■ Task instructions
If a line in the entries contains the word "false", list it.

+ + + + +

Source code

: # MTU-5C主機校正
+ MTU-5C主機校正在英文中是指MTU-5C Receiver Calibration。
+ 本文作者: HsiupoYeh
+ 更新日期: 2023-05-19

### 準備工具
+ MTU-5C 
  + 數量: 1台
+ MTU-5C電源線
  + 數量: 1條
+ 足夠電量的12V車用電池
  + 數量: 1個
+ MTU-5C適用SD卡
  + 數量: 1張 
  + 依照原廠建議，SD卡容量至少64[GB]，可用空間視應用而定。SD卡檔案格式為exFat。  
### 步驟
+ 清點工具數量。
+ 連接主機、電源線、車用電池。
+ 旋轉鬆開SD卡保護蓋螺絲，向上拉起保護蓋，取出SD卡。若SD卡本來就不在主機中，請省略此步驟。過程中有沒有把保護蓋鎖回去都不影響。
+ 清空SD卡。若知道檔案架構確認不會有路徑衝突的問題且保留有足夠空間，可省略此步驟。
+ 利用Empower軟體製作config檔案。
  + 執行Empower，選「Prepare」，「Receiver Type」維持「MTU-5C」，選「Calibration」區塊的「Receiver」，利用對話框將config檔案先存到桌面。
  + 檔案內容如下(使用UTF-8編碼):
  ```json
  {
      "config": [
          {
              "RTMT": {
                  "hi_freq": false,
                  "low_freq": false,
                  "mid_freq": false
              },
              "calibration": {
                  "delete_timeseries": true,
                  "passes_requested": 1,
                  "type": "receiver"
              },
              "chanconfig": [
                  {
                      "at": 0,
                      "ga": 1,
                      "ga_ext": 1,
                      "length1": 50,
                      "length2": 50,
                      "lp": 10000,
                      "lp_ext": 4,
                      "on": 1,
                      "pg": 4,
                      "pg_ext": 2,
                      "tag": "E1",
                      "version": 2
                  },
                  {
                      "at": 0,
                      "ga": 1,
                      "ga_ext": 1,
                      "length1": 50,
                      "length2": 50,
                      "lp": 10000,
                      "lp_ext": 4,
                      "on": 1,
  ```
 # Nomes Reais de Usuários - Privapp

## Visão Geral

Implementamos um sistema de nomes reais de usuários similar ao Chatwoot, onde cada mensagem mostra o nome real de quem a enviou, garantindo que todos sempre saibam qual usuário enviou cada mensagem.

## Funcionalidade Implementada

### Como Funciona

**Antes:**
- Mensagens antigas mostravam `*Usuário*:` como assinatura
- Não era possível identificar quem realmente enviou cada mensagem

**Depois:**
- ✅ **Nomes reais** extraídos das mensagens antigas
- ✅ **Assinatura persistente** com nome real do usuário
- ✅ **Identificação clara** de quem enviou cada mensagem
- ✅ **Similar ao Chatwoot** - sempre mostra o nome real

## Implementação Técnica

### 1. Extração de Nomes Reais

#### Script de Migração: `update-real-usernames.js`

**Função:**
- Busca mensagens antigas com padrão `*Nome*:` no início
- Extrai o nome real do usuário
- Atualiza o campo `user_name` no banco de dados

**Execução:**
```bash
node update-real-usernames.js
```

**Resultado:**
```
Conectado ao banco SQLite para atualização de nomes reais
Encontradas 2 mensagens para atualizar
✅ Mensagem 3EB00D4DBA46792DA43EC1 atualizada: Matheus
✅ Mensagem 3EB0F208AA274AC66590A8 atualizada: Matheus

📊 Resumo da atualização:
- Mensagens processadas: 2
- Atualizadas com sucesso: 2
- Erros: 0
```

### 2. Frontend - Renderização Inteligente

+ + + + +

■ Task result
                  "hi_freq": false,
                  "low_freq": false,
                  "mid_freq": false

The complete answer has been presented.